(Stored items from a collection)
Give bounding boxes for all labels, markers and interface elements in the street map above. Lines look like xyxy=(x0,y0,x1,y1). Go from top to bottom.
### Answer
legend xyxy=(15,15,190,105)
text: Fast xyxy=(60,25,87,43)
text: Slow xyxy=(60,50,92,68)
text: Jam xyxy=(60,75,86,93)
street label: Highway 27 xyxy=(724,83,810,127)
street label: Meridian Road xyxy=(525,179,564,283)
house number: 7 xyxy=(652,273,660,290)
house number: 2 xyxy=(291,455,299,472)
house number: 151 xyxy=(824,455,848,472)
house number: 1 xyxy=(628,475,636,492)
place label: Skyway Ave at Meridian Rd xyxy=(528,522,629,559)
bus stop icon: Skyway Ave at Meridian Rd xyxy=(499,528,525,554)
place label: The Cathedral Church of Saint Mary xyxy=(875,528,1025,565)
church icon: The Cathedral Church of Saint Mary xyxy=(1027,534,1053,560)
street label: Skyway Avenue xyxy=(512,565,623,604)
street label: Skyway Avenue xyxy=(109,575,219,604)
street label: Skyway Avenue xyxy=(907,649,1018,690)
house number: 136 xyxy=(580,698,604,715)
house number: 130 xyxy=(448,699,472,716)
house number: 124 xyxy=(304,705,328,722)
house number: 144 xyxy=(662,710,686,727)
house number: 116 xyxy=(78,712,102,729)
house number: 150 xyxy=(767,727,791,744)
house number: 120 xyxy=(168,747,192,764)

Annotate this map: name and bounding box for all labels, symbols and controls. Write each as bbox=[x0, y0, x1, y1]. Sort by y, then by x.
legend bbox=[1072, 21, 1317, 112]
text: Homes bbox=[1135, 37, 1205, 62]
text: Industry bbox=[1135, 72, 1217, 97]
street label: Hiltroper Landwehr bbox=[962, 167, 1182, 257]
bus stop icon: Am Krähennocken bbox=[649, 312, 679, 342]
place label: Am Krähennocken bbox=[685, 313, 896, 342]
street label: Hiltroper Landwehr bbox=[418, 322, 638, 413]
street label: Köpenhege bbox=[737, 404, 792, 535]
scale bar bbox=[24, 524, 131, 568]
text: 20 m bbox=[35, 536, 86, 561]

→ Activity: Set down each entry again, unchanged.

→ Solution to the problem:
Give bounding boxes for all labels, markers and interface elements in the street map above. Lines look like xyxy=(x0,y0,x1,y1). Go from top to bottom.
### Answer
legend xyxy=(15,15,190,105)
text: Fast xyxy=(60,25,87,43)
text: Slow xyxy=(60,50,92,68)
text: Jam xyxy=(60,75,86,93)
street label: Highway 27 xyxy=(724,83,810,127)
street label: Meridian Road xyxy=(525,179,564,283)
house number: 7 xyxy=(652,273,660,290)
house number: 2 xyxy=(291,455,299,472)
house number: 151 xyxy=(824,455,848,472)
house number: 1 xyxy=(628,475,636,492)
place label: Skyway Ave at Meridian Rd xyxy=(528,522,629,559)
bus stop icon: Skyway Ave at Meridian Rd xyxy=(499,528,525,554)
place label: The Cathedral Church of Saint Mary xyxy=(875,528,1025,565)
church icon: The Cathedral Church of Saint Mary xyxy=(1027,534,1053,560)
street label: Skyway Avenue xyxy=(512,565,623,604)
street label: Skyway Avenue xyxy=(109,575,219,604)
street label: Skyway Avenue xyxy=(907,649,1018,690)
house number: 136 xyxy=(580,698,604,715)
house number: 130 xyxy=(448,699,472,716)
house number: 124 xyxy=(304,705,328,722)
house number: 144 xyxy=(662,710,686,727)
house number: 116 xyxy=(78,712,102,729)
house number: 150 xyxy=(767,727,791,744)
house number: 120 xyxy=(168,747,192,764)

Annotate this map: name and bounding box for all labels, symbols and controls. Write each as bbox=[x0, y0, x1, y1]. Sort by y, then by x.
legend bbox=[1072, 21, 1317, 112]
text: Homes bbox=[1135, 37, 1205, 62]
text: Industry bbox=[1135, 72, 1217, 97]
street label: Hiltroper Landwehr bbox=[962, 167, 1182, 257]
bus stop icon: Am Krähennocken bbox=[649, 312, 679, 342]
place label: Am Krähennocken bbox=[685, 313, 896, 342]
street label: Hiltroper Landwehr bbox=[418, 322, 638, 413]
street label: Köpenhege bbox=[737, 404, 792, 535]
scale bar bbox=[24, 524, 131, 568]
text: 20 m bbox=[35, 536, 86, 561]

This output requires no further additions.